Sanjeev Nautiyal, MD and CEO, Ujjivan Small Finance Bank
| Photo Credit:
BIJOY GHOSH
Ujjivan Small Finance Bank (USFB) has drawn up plans for a three-fold growth in its gross loan portfolio, to ₹1 lakh crore, and to almost double its pan-India branch network to about 1,000 in five years.
The Bengaluru-headquartered SFB, which commenced operations in February, 2017, is also gradually changing the composition of its loan book in favour of secured loans.
This comes in the backdrop of lenders in the microfinance sector facing increased operational and asset quality challenges due to a combination of borrower-specific stress and external factors.
The aforementioned moves come even as USFB awaits RBI decision on its application, made in February 2025, for a voluntary transition towards becoming a universal bank.
Unsecured loans
Sanjeev Nautiyal, Managing Director & CEO, projected USFB’s to grow to somewhere around ₹1 lakh crore by 2030 from ₹33,287 crore as at June-end 2025.
“We plan to open 25 branches this year. We have plans to open around 400 branches in the next five years. We are already present in 26 States and union territories (UTs). So, network expansion will happen in the existing States and UTs,” he said. The Bank currently has 576 branches.
Currently, the unsecured loan book (microfinance portfolio) accounts for 54 per cent (69 per cent in June 2024 and 73 per cent in June 2023) of the bank’s gross loan portfolio. The secured loan book (including affordable housing & micro mortgages, gold loans, loan against property, working capital and supply chain finance) accounts for the balance.
Nautiyal expects the secured loans portfolio to rise to 65 to 70 per cent of the overall loan book and the remaining would be unsecured loans by March 2030.
“So, I think, the regulator will always have a comfort if the unsecured portfolio is within manageable limits.

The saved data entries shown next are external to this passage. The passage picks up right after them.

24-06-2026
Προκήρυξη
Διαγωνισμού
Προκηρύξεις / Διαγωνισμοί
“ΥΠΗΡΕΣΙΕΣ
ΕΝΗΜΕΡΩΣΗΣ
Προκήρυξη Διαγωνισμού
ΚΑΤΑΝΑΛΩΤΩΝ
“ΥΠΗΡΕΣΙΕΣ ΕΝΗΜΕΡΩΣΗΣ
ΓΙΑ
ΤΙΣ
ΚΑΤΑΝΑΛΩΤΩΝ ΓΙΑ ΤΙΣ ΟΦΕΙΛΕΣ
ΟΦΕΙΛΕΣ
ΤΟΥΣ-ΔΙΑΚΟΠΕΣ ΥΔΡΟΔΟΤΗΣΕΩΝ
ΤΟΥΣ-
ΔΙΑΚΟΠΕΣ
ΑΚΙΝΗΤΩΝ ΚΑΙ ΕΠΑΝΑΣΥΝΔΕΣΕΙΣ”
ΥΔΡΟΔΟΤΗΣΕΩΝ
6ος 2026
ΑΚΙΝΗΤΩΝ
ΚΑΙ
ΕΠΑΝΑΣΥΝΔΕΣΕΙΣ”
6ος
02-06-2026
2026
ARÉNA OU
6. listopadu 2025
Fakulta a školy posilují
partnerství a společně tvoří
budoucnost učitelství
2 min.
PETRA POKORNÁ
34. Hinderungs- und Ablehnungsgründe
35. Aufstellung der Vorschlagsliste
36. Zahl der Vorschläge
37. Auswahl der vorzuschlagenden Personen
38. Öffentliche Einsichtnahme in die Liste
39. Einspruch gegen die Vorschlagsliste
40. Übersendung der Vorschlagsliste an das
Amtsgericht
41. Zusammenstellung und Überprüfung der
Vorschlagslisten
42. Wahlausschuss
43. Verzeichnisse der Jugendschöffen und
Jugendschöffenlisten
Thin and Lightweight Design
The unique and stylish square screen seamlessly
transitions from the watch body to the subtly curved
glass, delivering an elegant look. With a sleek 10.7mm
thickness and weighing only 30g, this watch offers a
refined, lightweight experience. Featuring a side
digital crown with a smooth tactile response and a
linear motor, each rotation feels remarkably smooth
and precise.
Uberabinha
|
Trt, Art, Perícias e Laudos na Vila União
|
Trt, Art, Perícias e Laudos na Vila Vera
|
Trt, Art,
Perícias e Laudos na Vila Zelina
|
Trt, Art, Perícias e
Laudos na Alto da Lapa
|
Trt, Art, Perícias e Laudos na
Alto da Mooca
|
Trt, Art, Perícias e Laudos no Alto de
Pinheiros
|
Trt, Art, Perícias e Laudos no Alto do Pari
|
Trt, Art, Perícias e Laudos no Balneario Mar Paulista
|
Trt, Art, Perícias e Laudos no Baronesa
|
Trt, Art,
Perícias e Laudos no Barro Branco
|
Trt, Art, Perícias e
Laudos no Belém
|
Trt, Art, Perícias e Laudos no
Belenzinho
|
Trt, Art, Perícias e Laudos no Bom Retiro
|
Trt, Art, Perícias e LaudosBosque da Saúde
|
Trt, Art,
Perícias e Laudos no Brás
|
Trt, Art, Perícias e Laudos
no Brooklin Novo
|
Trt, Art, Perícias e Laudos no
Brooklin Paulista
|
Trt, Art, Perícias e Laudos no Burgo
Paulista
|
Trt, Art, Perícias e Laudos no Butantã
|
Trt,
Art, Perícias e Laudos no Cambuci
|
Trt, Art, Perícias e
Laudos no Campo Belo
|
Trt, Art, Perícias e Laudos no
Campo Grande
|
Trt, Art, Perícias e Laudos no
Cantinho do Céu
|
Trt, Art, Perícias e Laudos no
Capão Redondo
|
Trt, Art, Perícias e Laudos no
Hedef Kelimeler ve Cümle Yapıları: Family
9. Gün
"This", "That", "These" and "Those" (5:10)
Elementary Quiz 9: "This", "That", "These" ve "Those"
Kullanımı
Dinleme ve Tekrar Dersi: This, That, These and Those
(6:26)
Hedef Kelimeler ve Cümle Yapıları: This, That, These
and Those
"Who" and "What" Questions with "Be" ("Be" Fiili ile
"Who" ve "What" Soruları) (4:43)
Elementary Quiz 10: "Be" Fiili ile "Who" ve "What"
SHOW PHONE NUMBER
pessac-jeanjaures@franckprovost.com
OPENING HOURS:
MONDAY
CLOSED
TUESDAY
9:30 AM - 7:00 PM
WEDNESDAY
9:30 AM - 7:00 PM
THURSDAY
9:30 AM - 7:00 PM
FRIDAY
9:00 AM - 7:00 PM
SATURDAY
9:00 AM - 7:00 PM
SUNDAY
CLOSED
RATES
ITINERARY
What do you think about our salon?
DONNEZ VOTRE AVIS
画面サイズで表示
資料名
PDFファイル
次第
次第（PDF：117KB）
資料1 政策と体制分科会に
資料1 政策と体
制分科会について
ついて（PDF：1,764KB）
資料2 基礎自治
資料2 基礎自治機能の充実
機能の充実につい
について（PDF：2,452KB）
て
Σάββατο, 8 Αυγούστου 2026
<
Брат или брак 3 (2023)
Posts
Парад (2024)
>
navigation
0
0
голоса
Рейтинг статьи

Of course, manageable limits can be different at different points in time,” he said.
Balancing act
The USFB chief underscored that a high level of unsecured portfolio would attract eyeballs of the regulator as the balance sheet becomes volatile, susceptible to uncertainties.
“And the kind of constituencies we serve, in times of stress or issues like natural calamities that we have or swings in the economy that happen, they are more vulnerable. At the same time, for a bank, it is understood that they will guard the depositors’ trust also,” he said.
Therefore, two factors – exposing depositors to extreme risk and managing the volatility in the balance sheet periodically every three years or four years, as seen in the past – are ensuring that USFB has a well-diversified, well-calibrated book and therefore its efforts are in the right direction.